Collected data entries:
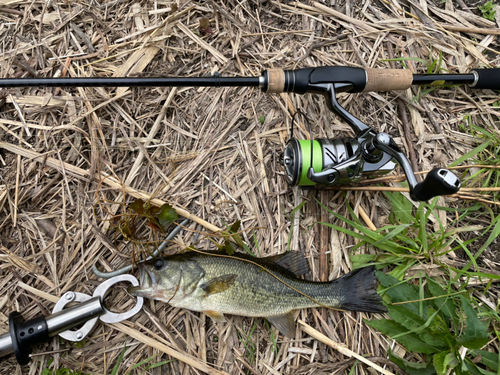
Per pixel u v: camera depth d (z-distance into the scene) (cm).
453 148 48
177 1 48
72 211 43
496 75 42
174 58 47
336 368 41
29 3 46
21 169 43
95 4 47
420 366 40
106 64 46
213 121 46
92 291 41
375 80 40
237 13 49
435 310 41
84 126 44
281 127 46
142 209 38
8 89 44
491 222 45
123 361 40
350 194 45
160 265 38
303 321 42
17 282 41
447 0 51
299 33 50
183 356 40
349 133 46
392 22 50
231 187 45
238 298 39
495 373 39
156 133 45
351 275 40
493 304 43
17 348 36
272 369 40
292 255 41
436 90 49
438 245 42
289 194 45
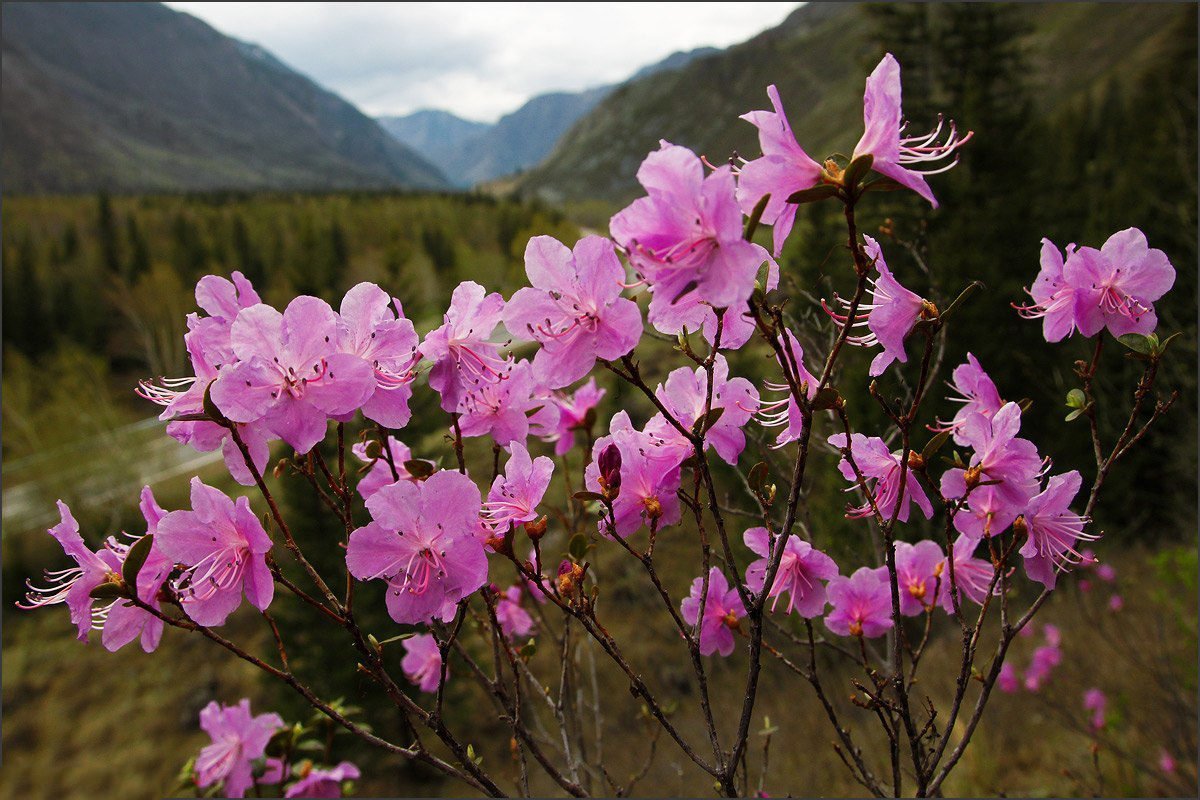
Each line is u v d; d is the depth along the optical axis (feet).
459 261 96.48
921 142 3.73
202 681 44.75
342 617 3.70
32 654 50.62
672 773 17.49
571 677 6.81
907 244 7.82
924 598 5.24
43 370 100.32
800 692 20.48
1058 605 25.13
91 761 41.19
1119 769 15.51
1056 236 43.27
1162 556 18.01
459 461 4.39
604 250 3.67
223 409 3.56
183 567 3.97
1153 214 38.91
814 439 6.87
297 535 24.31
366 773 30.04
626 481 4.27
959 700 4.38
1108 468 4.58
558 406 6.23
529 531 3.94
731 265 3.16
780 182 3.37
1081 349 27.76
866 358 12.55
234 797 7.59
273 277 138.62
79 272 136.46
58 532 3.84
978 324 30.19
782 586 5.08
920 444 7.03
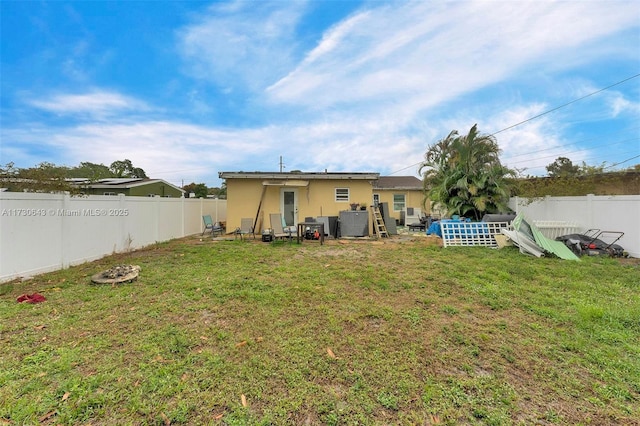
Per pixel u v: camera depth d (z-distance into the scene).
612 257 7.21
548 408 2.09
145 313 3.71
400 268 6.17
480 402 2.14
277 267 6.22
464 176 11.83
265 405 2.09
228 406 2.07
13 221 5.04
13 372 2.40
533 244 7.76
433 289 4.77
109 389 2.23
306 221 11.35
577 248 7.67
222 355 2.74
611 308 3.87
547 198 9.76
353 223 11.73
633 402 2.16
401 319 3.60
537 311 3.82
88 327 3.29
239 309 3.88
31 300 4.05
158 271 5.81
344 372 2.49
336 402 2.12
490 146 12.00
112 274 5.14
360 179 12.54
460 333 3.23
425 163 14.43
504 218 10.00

==

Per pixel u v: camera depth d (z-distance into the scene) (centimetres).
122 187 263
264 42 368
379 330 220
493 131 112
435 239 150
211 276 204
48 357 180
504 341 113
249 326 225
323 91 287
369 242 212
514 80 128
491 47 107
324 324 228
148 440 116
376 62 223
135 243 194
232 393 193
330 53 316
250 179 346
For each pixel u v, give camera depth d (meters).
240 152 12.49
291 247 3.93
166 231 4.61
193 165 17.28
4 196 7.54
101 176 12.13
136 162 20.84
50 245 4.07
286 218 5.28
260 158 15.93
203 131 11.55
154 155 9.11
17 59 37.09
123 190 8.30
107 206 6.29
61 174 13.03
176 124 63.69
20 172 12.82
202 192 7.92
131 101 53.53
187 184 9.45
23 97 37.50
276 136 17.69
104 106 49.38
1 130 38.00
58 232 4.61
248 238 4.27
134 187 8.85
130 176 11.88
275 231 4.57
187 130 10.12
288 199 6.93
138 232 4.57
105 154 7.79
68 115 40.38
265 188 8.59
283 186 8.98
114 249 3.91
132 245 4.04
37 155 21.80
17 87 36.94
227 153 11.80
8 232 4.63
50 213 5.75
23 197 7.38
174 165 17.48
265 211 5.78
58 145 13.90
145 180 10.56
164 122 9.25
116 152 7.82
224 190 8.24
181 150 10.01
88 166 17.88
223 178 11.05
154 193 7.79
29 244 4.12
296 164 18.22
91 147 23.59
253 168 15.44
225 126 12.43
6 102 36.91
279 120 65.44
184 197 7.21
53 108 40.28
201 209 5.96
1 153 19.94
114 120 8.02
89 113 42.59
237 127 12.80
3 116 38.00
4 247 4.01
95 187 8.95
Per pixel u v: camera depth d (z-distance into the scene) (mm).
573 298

» **PROBLEM TO WORK ON**:
Where a line of the data holds the word "scene", copy that line.

» **THE ANSWER**:
Per pixel u v: camera depth d (z-distance into the scene) (cm).
Per pixel u v: camera depth d (z-distance into the scene).
Per pixel u v: camera depth d (z-distance into the scene) (centimetres).
Per pixel u v: camera depth d (z-distance into the scene) (mm).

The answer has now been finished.